• [Task details]:
Convert the records, from the first line through the line containing "Ines | Departure: lightyellow", into a JSON list of strings with one string per line, omitting blank lines.

■ ■ ■ ■ ■ ■ ■

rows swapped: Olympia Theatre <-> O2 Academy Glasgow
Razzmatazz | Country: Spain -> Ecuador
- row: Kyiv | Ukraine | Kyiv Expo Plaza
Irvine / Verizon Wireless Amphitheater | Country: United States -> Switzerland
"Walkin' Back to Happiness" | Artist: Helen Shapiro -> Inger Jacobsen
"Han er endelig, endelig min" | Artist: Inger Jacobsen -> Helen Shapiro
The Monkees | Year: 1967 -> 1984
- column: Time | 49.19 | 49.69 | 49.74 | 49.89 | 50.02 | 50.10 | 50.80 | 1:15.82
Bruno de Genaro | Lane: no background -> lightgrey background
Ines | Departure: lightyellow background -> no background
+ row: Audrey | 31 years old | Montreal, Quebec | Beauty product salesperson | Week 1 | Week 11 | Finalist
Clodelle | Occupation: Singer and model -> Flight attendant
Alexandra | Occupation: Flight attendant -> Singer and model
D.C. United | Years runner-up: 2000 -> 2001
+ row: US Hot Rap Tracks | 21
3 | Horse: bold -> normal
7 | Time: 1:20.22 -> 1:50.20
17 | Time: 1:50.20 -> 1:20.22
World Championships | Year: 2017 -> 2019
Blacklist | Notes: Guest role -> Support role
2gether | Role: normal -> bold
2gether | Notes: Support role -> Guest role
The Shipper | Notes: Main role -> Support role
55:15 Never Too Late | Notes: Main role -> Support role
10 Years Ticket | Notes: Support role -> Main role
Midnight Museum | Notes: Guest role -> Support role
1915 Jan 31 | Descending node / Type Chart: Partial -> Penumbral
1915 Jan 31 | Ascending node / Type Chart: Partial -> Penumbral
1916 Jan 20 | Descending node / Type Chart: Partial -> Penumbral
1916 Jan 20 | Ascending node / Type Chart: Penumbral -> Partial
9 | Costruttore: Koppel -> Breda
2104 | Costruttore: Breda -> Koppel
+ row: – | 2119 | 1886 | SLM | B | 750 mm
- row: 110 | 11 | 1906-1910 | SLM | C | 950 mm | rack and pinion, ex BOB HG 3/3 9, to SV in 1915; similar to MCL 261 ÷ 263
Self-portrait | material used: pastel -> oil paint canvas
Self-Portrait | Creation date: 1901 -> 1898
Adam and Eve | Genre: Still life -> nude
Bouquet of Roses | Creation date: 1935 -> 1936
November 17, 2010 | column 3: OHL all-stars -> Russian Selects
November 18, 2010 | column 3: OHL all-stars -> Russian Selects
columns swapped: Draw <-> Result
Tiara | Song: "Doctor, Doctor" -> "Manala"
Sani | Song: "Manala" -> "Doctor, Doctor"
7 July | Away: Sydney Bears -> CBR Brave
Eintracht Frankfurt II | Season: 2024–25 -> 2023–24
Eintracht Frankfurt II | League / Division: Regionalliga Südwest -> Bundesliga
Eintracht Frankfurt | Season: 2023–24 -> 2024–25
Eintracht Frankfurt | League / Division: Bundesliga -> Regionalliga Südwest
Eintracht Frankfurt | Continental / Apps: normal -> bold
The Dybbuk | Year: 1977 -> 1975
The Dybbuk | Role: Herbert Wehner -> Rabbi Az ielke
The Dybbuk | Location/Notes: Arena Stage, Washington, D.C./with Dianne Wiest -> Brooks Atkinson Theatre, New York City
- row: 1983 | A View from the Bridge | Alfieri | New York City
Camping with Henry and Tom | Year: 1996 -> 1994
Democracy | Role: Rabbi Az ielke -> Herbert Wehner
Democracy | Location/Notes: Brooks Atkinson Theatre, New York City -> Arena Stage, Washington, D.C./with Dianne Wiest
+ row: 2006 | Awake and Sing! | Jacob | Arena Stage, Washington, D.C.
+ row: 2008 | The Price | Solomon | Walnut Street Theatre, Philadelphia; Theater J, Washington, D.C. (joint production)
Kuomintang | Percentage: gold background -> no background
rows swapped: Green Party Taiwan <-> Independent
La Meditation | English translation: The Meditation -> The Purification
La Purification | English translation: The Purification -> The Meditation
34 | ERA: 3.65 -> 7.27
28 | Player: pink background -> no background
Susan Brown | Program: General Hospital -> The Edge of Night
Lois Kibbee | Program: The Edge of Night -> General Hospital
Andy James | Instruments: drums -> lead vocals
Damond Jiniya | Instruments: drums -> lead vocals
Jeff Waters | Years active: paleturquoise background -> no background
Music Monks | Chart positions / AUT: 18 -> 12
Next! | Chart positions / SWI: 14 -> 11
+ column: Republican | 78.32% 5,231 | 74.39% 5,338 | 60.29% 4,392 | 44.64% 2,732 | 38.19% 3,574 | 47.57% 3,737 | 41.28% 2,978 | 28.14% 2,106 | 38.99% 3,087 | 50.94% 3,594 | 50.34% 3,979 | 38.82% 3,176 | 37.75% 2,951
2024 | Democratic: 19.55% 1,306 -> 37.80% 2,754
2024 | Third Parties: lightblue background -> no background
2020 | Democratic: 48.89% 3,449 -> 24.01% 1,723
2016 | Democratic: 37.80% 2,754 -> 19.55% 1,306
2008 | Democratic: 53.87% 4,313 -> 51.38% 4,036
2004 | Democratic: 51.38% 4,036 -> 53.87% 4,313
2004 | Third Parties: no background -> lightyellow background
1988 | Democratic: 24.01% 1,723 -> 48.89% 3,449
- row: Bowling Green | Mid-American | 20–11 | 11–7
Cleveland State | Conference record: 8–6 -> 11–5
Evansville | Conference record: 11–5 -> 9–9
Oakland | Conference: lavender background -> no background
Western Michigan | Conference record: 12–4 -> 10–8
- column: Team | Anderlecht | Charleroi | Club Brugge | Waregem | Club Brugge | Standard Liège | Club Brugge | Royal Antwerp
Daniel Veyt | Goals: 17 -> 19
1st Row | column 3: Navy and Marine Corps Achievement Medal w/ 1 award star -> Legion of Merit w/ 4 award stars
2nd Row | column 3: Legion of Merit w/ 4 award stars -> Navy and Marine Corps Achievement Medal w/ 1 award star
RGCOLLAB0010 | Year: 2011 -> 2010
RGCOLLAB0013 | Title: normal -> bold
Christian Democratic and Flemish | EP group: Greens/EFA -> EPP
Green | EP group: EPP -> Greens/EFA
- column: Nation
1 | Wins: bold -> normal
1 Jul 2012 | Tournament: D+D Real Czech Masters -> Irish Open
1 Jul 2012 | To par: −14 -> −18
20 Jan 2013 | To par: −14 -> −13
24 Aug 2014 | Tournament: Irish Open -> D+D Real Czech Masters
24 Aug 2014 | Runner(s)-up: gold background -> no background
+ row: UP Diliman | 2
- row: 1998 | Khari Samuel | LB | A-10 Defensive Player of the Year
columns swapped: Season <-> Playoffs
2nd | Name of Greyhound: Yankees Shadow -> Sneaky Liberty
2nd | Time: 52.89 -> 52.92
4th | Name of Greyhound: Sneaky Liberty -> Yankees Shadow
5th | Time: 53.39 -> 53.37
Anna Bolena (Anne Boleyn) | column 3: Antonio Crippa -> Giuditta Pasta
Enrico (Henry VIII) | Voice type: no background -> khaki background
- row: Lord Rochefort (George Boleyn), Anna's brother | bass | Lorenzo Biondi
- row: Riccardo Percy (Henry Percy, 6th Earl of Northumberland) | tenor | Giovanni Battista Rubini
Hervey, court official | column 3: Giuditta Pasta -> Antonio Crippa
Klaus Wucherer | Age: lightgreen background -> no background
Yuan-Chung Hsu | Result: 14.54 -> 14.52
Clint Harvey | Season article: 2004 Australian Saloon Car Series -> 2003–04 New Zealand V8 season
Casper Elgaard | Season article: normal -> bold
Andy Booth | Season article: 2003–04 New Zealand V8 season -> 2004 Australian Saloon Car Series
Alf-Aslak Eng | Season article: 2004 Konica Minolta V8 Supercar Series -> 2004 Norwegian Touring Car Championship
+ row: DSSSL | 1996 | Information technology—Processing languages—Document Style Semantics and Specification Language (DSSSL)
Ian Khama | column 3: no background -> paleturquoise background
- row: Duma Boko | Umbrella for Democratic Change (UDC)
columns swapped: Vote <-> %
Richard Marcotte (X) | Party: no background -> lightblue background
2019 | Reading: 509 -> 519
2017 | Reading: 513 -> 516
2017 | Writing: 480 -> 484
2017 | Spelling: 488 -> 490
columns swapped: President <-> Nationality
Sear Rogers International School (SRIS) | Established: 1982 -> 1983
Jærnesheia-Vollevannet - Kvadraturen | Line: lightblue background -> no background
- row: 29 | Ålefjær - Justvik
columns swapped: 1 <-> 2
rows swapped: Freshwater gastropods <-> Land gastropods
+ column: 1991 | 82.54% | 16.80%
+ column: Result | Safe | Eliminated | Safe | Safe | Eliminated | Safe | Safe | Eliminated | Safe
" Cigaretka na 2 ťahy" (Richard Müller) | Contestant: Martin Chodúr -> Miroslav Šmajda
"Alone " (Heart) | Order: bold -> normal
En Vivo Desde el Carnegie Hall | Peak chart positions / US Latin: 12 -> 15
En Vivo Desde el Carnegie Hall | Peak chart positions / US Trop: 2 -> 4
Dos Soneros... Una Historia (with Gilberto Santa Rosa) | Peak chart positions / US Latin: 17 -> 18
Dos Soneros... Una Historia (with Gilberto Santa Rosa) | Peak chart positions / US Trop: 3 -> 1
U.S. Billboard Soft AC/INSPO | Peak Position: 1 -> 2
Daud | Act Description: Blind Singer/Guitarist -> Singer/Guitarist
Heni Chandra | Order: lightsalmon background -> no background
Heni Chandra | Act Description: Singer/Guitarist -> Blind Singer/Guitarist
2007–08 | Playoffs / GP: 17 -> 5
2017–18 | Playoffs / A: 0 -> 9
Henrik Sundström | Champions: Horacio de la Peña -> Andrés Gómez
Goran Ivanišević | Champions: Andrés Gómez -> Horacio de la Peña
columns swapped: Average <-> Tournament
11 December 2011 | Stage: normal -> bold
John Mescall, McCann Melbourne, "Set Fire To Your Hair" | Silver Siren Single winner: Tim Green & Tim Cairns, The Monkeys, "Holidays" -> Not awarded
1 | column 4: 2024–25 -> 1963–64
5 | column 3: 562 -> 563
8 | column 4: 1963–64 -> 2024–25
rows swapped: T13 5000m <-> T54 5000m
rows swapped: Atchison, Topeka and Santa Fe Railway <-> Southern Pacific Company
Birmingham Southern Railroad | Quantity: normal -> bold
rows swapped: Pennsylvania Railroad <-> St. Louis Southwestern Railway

■ ■ ■ ■ ■ ■ ■

• [Final result]:
[
  "rows swapped: Olympia Theatre <-> O2 Academy Glasgow",
  "Razzmatazz | Country: Spain -> Ecuador",
  "- row: Kyiv | Ukraine | Kyiv Expo Plaza",
  "Irvine / Verizon Wireless Amphitheater | Country: United States -> Switzerland",
  "\"Walkin' Back to Happiness\" | Artist: Helen Shapiro -> Inger Jacobsen",
  "\"Han er endelig, endelig min\" | Artist: Inger Jacobsen -> Helen Shapiro",
  "The Monkees | Year: 1967 -> 1984",
  "- column: Time | 49.19 | 49.69 | 49.74 | 49.89 | 50.02 | 50.10 | 50.80 | 1:15.82",
  "Bruno de Genaro | Lane: no background -> lightgrey background",
  "Ines | Departure: lightyellow background -> no background"
]